The playwright does make it clear that anxiety and booze aren’t particularly productive for the creative process, and that ultimately luck and inspiration come when you’re looking for it in the right places, but the clichéd characterizations I mention overshadow that point.

Tangent: I don't expect everyone to have seen I Heart Huckabees. But if you're writing a play involving a poet and a rock, you must know this scene exists:

Thing 3: Sobbing that immediately turns into vengeful laughter. No more of this, please, playwrights and screenwriters, unless the character lives in a secret lair underneath a volcano.
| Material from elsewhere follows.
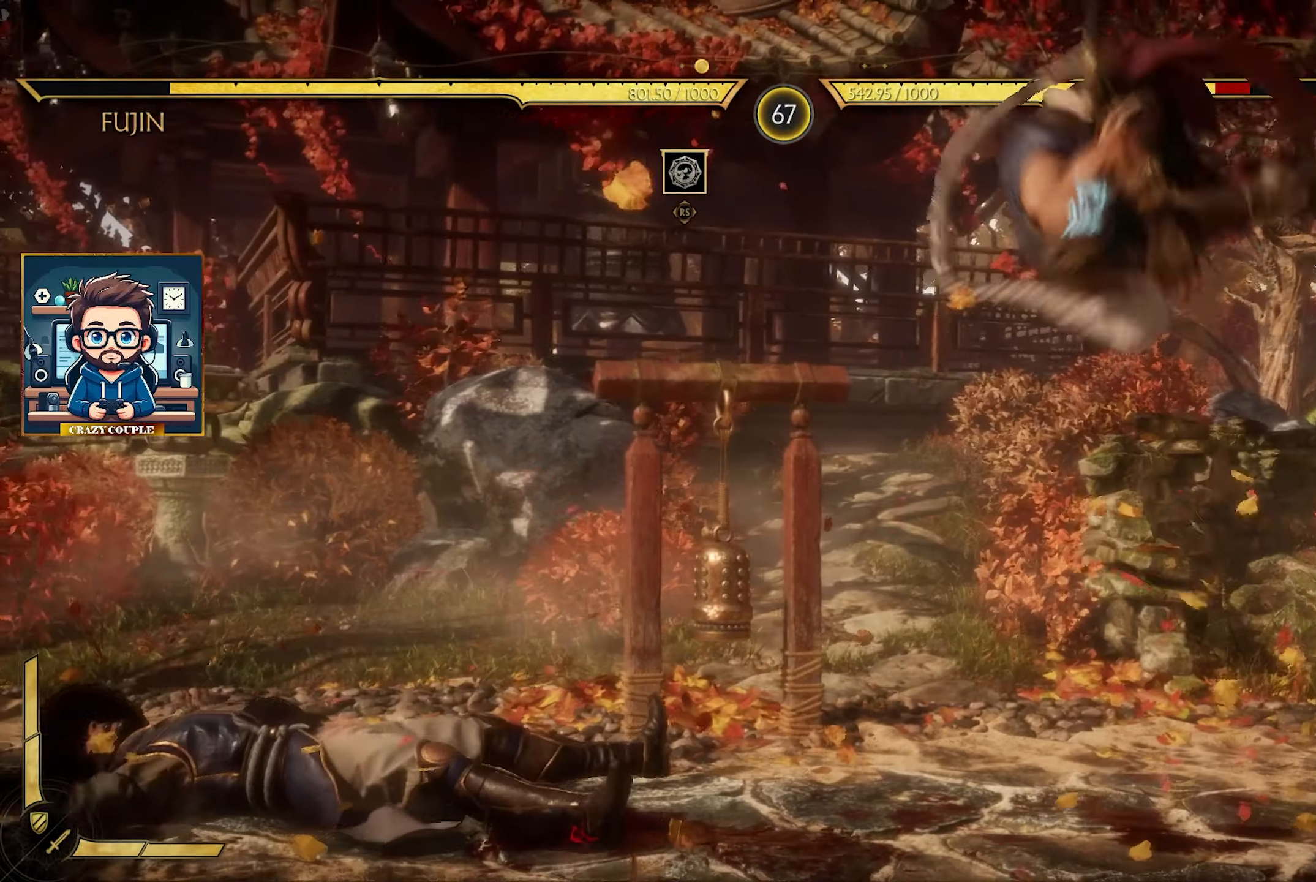
{"buttons": ["R1", "L3"], "left_stick": "up-left", "events": [[384, "R1", "down"], [417, "L3", "down"]]}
To be fair, this only happens once in the play, but it was so melodramatic, I couldn't handle it.

Anyway, even if you dismiss the above as a list of my pet peeves—which you are welcome to do, because they absolutely are—I'll just add this: Rendering artists and poets as cartoon alcoholics and/or mystic geniuses is not only tiresome, but it goes some way in justifying the nonartist's dismissal of the pursuit of the creative life. The truth about the day-to-day course of that life is much more boring (but also much more fulfilling) than some endless search for inspiration. Being good at poetry or visual art is like being good at anything else: It requires practice, patience, colleagues who will be honest with you, pure nepotism, and lots of luck. That doesn't sound like a particularly fun play to watch, but neither is the one full of bromides about Art.

Big Rock plays at West of Lenin through March 31.